In Flook’s telling, the townspeople constantly gossip about the case. More disturbing, Flook quotes D.A. O’Keefe trashing Worthington, at one point calling the victim a “slob” because of her poor housekeeping and taking a dim view of her active love life. Flook relates how the D.A., who is divorced, showed her confidential crime-scene photos and seemed to flirt with her repeatedly, for instance, arranging to meet her in bars at odd hours. In one bizarre episode, O’Keefe shows Flook a photograph taken by police of Worthington’s panties, laid out on the victim’s bed.
But those actions and comments have raised questions both about O’Keefe’s character and Flook’s credibility. Flook, who is married with two children, and O’Keefe deny any impropriety in their relationship. As for the remarks about Worthington, the prosecutor won’t confirm or deny their accuracy, though he does say that he called the Worthington family to express his regret for the language used in the book. In an interview with PEOPLE, O’Keefe denounced Flook’s work as a “blend of fact with fiction.” But none of that has mollified members of the Worthington family. “It upsets us tremendously—shocked us,” Christa’s cousin Jan Worthington told the Boston Herald in early June after galleys of the book began to circulate.

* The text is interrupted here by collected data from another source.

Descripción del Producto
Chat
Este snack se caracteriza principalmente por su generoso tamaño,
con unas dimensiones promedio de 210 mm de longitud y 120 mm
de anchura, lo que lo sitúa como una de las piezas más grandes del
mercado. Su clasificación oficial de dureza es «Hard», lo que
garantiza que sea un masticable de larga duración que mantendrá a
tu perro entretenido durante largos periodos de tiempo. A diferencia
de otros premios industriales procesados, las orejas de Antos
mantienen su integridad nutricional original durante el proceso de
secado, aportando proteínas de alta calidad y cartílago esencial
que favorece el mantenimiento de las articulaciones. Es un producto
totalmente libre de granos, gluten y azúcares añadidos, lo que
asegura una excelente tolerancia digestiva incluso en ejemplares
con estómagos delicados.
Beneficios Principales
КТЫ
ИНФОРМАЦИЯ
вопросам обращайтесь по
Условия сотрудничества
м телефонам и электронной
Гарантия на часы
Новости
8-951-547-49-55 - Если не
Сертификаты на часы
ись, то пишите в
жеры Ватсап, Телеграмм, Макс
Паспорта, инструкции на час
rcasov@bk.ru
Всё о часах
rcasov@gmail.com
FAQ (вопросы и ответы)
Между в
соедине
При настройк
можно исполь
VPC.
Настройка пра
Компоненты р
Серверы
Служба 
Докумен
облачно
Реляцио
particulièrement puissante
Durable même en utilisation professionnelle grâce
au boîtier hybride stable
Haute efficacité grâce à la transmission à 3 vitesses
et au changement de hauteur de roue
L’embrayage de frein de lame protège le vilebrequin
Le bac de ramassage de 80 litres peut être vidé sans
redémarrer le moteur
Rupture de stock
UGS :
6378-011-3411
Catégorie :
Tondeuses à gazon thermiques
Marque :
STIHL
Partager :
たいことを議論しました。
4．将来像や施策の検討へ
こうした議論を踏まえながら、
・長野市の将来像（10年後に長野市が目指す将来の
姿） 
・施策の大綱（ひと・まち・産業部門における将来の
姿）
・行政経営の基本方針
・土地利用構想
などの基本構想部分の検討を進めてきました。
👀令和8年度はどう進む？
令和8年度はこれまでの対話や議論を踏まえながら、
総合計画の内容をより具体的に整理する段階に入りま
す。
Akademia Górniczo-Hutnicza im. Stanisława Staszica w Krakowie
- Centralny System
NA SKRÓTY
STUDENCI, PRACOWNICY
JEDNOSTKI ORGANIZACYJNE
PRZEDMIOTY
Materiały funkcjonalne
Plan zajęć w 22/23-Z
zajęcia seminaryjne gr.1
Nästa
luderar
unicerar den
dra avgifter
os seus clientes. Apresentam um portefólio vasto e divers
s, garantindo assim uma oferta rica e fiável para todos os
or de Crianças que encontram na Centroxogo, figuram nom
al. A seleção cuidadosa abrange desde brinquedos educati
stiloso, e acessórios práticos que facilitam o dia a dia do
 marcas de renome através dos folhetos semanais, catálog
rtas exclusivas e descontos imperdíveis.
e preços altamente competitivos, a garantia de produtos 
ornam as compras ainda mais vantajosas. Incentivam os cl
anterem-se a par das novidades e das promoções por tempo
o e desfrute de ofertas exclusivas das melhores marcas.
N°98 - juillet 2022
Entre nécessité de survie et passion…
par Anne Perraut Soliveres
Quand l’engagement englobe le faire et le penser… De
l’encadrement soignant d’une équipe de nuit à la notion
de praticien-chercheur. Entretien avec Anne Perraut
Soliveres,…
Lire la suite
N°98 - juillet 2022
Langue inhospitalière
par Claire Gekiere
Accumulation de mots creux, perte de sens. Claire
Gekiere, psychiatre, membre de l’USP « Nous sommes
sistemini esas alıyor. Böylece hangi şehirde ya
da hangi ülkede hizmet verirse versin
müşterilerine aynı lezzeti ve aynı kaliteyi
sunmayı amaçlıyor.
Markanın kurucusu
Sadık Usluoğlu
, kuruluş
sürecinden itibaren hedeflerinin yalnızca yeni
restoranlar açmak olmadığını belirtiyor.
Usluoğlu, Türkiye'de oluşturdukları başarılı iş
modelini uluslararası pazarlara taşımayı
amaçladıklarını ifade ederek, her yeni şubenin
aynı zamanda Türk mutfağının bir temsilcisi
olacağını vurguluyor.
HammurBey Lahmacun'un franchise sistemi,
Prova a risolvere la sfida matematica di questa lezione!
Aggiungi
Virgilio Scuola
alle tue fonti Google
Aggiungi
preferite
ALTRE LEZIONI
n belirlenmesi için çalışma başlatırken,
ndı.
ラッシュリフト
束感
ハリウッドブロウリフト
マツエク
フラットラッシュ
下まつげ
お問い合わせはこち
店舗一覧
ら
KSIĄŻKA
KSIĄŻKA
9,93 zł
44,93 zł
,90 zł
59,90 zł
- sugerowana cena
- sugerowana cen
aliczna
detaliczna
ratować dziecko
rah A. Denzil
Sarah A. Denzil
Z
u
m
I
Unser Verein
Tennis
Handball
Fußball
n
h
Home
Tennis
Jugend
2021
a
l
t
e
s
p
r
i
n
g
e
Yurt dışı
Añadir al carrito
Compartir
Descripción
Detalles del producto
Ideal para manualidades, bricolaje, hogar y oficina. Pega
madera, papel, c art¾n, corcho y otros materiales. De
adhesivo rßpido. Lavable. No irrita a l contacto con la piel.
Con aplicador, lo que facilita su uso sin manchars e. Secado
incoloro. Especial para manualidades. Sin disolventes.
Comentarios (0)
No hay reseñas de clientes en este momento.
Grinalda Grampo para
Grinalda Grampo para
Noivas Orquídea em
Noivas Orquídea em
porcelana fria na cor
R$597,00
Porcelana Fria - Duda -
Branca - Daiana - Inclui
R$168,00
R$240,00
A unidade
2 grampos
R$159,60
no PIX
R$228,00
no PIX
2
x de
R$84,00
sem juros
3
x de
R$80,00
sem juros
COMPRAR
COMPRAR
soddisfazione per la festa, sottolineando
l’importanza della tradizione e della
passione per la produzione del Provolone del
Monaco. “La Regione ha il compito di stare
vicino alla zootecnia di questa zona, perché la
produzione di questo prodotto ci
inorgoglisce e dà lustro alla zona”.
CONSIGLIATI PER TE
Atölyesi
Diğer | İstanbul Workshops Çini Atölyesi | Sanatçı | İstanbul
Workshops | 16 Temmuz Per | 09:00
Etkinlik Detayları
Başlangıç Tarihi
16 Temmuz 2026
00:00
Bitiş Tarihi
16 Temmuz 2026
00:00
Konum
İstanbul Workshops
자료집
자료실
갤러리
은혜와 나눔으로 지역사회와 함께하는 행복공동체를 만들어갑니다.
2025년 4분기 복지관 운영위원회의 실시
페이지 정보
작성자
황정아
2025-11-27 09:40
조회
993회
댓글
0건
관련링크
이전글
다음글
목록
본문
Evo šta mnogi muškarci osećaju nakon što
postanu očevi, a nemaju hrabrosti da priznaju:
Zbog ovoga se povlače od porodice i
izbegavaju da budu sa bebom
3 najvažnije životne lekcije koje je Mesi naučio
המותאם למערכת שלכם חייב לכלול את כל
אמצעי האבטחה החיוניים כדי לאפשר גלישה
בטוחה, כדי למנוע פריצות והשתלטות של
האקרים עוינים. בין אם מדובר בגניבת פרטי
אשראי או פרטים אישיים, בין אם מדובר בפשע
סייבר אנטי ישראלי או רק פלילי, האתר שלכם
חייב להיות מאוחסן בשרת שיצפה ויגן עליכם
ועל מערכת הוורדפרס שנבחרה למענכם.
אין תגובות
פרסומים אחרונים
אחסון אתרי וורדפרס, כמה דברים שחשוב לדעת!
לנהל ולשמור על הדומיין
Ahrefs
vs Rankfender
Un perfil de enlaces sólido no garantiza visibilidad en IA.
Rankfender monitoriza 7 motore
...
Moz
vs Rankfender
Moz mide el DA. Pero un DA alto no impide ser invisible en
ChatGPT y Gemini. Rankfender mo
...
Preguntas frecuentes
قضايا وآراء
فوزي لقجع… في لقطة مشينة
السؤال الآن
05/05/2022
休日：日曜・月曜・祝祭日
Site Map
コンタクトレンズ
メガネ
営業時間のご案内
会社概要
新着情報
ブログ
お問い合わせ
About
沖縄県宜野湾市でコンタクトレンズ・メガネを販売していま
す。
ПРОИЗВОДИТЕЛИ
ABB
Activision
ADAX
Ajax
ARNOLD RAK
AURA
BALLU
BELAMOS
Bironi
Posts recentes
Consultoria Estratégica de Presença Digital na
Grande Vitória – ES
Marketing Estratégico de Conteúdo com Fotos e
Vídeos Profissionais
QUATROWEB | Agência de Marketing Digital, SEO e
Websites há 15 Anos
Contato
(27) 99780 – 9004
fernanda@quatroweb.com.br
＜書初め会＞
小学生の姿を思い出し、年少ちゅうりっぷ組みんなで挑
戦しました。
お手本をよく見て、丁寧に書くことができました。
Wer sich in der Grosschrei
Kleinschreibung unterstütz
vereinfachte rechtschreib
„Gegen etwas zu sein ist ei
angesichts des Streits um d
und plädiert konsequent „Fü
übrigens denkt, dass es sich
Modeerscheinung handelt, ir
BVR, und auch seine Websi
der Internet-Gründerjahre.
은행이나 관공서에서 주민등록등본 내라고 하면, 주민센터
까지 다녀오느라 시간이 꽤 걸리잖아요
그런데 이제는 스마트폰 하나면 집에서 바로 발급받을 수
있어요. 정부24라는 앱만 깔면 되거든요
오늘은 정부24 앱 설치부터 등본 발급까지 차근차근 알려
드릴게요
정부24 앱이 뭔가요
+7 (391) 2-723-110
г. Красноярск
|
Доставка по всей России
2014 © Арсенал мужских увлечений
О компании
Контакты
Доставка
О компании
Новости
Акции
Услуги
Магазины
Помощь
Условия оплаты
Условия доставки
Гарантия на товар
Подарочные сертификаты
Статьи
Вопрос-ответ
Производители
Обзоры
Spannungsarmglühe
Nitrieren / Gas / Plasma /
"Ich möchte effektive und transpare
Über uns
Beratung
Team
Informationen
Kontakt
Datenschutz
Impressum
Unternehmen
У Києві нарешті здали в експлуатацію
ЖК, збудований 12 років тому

O’Keefe’s supporters point out that the D.A., who has won convictions in 18 of 19 murder cases he has handled in his 20-year career, is widely respected as a first-rate professional. Among his many honors, he was named Massachusetts Prosecutor of the Year. That hasn’t stopped outside critics from voicing their outrage and suggesting that he be removed from the case. Says Nancy Moore, a professor of legal ethics at Boston University: “For the prosecutor to make comments like that about the victim is absolutely reprehensible.”
There is also the issue of Ava. Tony Jackett last year withdrew his petition for custody of Christa’s daughter. A judge awarded permanent custody to Amyra and Clifford Chase, friends who had been designated by Worthington as Ava’s guardians. With any luck, the youngster can be shielded from the growing storm over the book and her mother’s reputation. “I’m angry,” says ex-boyfriend Radlauer. “My friend was murdered, and a year later her character is being assassinated.”